Despite his disapproval, the two were married six months after meeting in 1961; she was 19 and he was reportedly 30. “C.L. was bitterly opposed to the whole deal,” wrote music journalist Mikal Gilmore in a sprawling 2018 obituary for Rolling Stone. “He counted White as an enemy."

There were several alleged experiences that hinted at trouble in their marriage

While Franklin herself never directly addressed the dark side of the relationship, one of the first signs of trouble emerged in a 1968 Time story that said White had “roughed her up in public at Atlanta’s Regency Hyatt House Hotel.” While there weren’t further details, it did go on to say: “It was not the first such incident.”

The story described White as “former dabbler in Detroit real estate and a street-corner wheeler-dealer” who had “come a long way since he married Aretha and took over the management of her career.” Even gospel great Mahalia Jackson spoke out in the article, saying: “I don’t think she’s happy. Somebody else is making her sing the blues.”

Over the years, other reports have backed up the Time allegations. “Aretha is the kind of girl, you’ve got to love her hard,” pianist Teddy Harris said. “She requires a lot of attention and she didn’t get that from Ted. Ted was into something else. He was kind of abusive.”

As for Franklin herself, all she ever said — even in her very own autobiography — was “I didn’t realize I was in way over my head,” calling White a “take-charge kind of guy.”

That “taking charge” seemed to overshadow both her personal and professional lives, exploding in a violent incident between White and producer Rick Hall that, according to Hall, turned into a “full-blown fist fight.”

They divorced after seven years and Aretha remained silent about their relationship

Franklin didn’t handle things perfectly either. “She was drinking so much, we thought she was on the verge of a breakdown,” her sister Carolyn said in Ritz’s biography.

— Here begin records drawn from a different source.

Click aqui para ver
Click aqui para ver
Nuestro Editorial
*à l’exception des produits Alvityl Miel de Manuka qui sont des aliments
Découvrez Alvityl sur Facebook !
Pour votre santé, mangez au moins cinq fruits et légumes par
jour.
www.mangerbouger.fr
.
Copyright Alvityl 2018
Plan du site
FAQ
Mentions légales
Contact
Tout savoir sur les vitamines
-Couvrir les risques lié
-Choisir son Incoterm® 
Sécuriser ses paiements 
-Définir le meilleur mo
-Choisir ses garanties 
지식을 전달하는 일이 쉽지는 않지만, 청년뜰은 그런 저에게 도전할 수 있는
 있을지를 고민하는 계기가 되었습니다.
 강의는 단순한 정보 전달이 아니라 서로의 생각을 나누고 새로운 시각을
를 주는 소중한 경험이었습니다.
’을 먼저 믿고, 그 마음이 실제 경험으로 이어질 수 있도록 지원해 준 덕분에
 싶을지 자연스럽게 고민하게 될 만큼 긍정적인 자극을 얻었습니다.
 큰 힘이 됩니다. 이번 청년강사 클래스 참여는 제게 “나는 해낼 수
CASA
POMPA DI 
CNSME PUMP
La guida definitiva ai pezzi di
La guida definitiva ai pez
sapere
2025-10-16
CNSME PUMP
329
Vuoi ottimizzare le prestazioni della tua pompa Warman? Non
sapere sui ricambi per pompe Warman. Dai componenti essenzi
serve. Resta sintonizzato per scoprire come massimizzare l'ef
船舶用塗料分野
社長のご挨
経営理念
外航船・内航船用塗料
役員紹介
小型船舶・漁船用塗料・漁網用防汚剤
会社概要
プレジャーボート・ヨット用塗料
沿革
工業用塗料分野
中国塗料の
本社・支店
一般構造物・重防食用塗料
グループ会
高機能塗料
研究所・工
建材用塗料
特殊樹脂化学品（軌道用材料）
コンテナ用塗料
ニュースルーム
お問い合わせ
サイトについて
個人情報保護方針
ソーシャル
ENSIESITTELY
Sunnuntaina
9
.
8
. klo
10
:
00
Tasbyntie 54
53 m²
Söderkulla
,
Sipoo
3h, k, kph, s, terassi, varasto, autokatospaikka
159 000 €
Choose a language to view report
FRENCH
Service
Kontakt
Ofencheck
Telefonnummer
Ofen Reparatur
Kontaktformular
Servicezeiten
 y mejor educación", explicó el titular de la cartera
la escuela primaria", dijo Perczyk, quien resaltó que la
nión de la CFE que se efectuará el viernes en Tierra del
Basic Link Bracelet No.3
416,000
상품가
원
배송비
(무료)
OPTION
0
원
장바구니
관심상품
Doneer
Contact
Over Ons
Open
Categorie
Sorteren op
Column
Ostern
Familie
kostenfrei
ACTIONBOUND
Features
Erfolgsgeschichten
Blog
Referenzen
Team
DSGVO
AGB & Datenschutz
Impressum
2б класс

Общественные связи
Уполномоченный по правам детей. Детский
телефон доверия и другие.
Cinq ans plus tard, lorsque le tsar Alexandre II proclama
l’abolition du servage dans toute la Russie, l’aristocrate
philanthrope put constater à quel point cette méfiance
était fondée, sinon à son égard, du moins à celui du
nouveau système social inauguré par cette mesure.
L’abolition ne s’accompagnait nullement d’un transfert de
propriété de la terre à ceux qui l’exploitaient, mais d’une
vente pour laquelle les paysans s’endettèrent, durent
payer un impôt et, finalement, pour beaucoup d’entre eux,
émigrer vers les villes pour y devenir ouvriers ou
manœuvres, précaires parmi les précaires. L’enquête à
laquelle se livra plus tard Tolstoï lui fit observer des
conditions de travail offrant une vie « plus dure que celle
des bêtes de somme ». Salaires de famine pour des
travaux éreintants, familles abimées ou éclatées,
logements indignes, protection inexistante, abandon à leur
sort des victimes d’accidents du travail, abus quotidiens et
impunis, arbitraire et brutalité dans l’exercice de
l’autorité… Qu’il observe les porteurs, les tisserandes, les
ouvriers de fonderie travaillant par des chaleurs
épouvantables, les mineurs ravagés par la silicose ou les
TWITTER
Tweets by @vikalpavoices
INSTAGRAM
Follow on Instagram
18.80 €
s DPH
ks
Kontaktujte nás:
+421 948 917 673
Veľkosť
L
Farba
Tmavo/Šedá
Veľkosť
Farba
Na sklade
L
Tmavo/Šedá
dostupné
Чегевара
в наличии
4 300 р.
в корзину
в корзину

There were also headlining-grabbing incidents during the period, including when Franklin received a reckless driving charge in Detroit for running two cars off a road in 1968, as well as when she was charged with disorderly conduct for allegedly trying to hit two police officers after a traffic infringement in Michigan. Musician Rod Hicks shed a different light, saying, “I’ll tell you something about Ted White... He didn’t have no pussycat. He had a tiger on his hands when that girl got drunk.”

White, for his part, didn’t exactly have a clean record, most notably with police looking for him after he allegedly shot an associate in the groin at Franklin’s home. Whatever happened behind those closed doors, it wasn’t long after that alleged incident that Franklin and White divorced. They had one child, son Teddy Richards.

Perhaps through all the talk, it is Franklin’s silence that speaks the loudest. “Aretha has gone through a lot of trouble in her life,” Wexler said in Vanity Fair. “A lot of trouble. And she doesn’t want any reference to it.”

But now and then, she would drop hints that being the Queen of Soul was not easy on her own soul. “Trying to grow up is hurting, you know,” she said. “You make mistakes. You try to learn from them, and when you don’t it hurts even more. And I’ve been hurt—hurt bad.”